Vergessen wir einmal die Legende vom Shootingstar Ford Capri, der die überraschten Opelaner antrieb, mit einem eilig entwickelten Macho-Coupé namens Manta eine schnelle Antwort zu finden. Vor 50 Jahren, als der anfangs keineswegs muskulöse Familiensportler Manta kam, hatte die Marke mit dem Blitz längst alle Biederkeit abgelegt und mit Pulsbeschleunigern wie Opel GT, Commodore GS, Rekord Sprint oder Rallye-Kadett eine Coolness erlangt, von der andere Massenmarken träumten. Und in den Verkaufscharts musste sich damals sogar VW Sorgen um seine angestammte „Pole Position“ vor Opel machen. Tatsächlich war die Entwicklung des Opel Manta schon 1966 angelaufen, dies zunächst als flotter Nachfolger des Kadett B. Dann jedoch fand Opel zwischen Kadett und Rekord genügend Raum für eine eigenständige Reihe, die Modelle Ascona und Manta. Schnelles Fließheck, lange Motorhaube und eine Doppelscheinwerfer-Front im Stil italienischer Supersportler, dazu ein Schwung in Flanken und Motorhaube wie beim Manta-Rochen aus den Filmen des Meeresforschers Jacques Cousteau: Fertig war ein verführerisches Coupé „für junge Familienväter, denen der Opel GT zu klein ist und für Frauen, die sportliche Fahrzeuge mit Chic bevorzugen“, wie das Opel-Marketing 1970 bei der Pressepremiere erklärte. Mit der Performance eines V6-Capri konnte sich der Vierzylinder-Manta ohnehin nicht messen, denn so richtig bissig wurde der Rüsselsheimer Rochen erst in zweiter, 1975 lancierter Generation. Nun machte der Volkssportler auf „wilder Kerl“ oder „Porsche-Schreck“. Was konnte da noch kommen? Schriller Kultstatus durch Kino-Comedy wie „Manta, Manta“.

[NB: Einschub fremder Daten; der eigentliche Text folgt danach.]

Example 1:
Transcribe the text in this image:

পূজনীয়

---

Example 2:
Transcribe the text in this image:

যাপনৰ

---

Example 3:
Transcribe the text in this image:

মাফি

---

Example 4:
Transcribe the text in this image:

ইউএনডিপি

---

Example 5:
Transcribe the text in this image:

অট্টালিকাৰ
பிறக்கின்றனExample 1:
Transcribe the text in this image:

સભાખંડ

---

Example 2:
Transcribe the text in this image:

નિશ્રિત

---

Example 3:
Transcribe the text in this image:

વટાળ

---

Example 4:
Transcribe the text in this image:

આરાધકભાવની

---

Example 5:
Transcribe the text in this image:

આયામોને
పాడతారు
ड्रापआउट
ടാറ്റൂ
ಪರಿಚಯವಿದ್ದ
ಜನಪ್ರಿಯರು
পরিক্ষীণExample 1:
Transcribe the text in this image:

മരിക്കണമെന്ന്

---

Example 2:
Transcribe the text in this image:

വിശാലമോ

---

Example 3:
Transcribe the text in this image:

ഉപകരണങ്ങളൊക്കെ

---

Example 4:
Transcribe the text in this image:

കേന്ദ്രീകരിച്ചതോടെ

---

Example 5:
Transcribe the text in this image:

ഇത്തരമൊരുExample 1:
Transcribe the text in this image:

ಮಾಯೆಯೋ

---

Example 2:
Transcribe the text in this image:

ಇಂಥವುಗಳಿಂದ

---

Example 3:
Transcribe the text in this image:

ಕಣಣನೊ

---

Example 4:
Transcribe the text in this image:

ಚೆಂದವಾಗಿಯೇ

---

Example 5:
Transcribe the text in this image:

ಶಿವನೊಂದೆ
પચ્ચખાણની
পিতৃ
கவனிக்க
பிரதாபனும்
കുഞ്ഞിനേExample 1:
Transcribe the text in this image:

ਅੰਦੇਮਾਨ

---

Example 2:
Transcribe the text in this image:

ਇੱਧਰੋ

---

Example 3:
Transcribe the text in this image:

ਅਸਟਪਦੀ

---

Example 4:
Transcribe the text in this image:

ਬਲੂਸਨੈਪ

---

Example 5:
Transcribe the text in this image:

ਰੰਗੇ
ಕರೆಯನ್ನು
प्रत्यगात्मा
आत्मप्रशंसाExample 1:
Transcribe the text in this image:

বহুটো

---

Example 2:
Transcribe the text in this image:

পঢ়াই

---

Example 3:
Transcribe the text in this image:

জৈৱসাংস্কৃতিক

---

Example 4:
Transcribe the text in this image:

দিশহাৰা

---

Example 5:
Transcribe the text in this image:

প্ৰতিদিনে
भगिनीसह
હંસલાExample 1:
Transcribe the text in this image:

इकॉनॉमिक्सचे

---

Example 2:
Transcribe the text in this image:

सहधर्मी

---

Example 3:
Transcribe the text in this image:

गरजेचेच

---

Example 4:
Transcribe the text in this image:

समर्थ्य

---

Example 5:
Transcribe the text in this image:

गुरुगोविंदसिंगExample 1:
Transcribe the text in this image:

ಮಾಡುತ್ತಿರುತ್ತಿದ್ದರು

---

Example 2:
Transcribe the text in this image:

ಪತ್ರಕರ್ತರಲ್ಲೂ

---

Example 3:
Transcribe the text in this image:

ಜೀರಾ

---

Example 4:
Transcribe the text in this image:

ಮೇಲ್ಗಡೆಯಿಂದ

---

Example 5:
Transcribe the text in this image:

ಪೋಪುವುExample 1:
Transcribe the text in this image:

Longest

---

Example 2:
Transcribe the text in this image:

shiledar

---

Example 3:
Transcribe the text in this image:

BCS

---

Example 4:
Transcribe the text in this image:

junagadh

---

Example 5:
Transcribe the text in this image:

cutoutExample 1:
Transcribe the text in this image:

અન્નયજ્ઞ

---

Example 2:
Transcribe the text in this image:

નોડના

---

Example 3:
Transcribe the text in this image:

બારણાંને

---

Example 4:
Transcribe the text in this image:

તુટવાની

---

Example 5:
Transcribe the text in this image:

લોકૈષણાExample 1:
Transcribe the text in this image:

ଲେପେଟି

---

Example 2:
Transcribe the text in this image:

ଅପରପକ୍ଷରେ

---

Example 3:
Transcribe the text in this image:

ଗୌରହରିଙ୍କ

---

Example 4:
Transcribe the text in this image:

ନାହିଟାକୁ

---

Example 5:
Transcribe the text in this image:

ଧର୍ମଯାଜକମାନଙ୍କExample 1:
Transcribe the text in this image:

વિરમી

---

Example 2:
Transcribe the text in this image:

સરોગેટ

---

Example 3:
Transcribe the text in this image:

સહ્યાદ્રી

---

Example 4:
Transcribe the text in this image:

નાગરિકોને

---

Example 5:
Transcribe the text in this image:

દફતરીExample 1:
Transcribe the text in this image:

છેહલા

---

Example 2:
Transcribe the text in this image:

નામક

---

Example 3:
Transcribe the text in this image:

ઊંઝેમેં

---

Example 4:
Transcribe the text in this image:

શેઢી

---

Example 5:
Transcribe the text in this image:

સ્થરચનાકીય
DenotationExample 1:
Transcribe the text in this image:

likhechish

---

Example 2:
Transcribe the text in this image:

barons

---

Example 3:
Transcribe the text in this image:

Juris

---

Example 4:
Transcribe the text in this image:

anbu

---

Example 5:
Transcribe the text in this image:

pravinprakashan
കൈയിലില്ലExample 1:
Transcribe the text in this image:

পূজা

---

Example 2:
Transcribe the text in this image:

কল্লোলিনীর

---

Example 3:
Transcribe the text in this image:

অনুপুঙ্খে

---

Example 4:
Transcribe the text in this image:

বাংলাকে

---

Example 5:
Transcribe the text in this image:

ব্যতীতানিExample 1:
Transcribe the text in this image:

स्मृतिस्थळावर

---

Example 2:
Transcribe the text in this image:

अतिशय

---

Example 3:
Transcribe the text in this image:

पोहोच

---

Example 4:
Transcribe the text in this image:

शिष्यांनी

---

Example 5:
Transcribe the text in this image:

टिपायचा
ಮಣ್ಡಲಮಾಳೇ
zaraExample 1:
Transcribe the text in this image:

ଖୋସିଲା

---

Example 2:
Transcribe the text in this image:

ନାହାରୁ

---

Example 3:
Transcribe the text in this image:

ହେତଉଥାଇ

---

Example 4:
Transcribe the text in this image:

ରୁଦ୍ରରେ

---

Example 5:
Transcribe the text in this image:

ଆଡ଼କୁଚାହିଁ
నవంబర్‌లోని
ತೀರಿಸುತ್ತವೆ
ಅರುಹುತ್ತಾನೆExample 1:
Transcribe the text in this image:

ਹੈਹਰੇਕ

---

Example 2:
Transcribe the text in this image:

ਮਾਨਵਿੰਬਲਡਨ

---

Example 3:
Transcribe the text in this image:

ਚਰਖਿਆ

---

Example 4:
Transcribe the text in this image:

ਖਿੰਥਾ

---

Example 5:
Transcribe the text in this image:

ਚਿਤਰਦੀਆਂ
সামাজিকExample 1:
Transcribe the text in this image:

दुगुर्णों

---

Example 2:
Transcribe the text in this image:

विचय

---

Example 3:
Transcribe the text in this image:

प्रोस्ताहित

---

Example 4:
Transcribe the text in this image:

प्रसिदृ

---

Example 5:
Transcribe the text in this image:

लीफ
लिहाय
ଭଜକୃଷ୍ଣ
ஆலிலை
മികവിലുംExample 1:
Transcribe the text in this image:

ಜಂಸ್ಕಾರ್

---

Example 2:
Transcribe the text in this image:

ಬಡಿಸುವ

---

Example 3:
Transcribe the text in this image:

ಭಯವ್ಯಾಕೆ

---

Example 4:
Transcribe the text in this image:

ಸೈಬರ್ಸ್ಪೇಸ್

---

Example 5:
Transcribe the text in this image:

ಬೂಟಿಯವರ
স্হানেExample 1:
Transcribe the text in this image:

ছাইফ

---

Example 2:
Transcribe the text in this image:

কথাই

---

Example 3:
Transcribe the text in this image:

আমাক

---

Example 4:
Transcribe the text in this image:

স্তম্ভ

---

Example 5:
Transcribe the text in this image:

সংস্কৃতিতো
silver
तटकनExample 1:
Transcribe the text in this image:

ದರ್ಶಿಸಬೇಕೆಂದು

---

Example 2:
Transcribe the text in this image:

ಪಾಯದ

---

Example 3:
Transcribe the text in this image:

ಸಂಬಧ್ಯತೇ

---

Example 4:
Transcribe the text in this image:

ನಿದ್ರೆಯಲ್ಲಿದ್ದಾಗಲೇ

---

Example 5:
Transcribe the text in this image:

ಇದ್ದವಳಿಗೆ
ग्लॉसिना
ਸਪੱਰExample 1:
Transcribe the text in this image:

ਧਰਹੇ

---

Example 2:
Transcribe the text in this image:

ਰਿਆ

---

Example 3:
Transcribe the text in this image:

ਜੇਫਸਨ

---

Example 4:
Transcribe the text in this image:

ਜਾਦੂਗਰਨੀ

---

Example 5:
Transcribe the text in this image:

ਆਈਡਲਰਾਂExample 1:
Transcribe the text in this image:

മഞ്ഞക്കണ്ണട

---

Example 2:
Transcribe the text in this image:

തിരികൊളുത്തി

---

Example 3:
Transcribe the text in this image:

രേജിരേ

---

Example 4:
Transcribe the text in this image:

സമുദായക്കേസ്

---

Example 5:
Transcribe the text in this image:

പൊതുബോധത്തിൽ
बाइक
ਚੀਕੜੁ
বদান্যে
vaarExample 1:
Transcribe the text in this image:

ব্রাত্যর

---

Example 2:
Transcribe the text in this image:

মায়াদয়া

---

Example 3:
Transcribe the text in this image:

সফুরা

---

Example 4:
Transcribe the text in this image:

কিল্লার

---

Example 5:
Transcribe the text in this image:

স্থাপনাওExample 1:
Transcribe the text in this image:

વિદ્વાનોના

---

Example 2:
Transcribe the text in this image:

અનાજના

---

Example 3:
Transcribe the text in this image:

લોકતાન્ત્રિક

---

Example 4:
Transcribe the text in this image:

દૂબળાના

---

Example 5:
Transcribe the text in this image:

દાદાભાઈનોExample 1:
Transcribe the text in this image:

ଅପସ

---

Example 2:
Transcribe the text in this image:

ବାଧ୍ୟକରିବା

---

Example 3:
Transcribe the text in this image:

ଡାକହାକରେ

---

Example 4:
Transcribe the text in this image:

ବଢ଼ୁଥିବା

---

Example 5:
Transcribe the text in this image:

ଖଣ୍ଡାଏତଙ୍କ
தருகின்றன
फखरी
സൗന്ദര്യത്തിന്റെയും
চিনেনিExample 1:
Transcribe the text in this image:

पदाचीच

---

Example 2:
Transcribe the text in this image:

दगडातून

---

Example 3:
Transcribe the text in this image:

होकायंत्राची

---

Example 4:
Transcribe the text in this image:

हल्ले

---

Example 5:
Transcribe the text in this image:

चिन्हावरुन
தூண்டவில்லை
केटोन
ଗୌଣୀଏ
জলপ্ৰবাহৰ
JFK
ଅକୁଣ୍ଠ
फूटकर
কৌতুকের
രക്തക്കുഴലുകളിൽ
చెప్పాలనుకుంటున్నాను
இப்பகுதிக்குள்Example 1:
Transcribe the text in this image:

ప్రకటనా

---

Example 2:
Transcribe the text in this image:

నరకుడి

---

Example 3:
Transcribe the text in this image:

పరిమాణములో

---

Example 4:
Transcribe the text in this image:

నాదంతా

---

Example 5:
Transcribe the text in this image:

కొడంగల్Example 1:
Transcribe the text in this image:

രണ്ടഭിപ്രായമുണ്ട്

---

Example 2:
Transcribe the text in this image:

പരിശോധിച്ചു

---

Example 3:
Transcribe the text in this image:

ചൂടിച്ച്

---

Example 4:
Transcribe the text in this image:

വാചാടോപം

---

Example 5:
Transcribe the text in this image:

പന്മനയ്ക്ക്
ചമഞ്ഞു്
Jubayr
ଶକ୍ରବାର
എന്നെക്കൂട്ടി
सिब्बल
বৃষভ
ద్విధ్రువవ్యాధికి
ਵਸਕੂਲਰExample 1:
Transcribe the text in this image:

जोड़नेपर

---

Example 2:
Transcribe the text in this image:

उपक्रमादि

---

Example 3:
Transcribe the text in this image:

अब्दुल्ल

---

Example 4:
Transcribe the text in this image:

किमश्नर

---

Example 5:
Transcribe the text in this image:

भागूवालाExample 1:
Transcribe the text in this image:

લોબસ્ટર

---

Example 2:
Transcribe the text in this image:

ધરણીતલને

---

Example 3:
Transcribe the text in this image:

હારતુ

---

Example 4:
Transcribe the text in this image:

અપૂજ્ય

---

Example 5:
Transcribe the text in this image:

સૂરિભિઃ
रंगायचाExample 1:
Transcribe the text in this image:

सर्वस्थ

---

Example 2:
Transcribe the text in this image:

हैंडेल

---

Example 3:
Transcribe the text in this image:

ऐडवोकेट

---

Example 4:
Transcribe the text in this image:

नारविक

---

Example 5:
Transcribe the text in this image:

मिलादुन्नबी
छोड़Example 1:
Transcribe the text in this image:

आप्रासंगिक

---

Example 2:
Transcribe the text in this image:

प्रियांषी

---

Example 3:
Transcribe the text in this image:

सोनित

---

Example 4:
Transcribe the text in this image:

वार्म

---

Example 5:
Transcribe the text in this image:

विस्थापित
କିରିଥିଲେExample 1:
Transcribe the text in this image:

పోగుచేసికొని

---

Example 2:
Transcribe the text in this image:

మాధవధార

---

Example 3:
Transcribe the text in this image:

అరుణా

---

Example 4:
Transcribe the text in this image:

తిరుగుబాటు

Tatsächlich sind es nicht nur gut gepflegte Oldtimer, die das fast zwei Jahrzehnte lang gebaute Opel-Coupé bis heute vor dem Vergessen bewahrt haben. Es ist vor allem das Lebensgefühl, mit dem der Manta die Menschen bewegte und das unlängst sogar im Haus der Geschichte der Bundesrepublik Deutschland in einer Ausstellung gewürdigt wurde. Im Mittelpunkt stand dabei die im Kult-Film „Manta, Manta“ liebevoll inszenierte Kultur der von Bastlern und Tunern mit Fuchsschwanz, Spoilern oder Kenwood-Aufklebern transformierten Manta, deren Fahrer den Namen Manni tragen, Ruhrpott-Slang sprechen, eine blonde Friseurin als Beifahrerin haben und sich gerne des Ausrufs „Boah Ey!“ bedienen. Dazu passten die bis weit ins 21. Jahrhundert kursierenden Manta-Witze, die mit Wortkreationen wie Mantaplatte für Currywurst mit Pommes sogar Volkskunde-Wissenschaftler beschäftigten. Obwohl Spottobjekt, nahmen die realen Manta-Fahrer zumindest den Kultstatus ihres Klassikers mit einem Grinsen oder Selbstironie zur Kenntnis, wie sich an bis heute erhältlichen Aufklebern zeigt mit dem Spruch „Opel fahr’n is wie wennze‘ fliechst“.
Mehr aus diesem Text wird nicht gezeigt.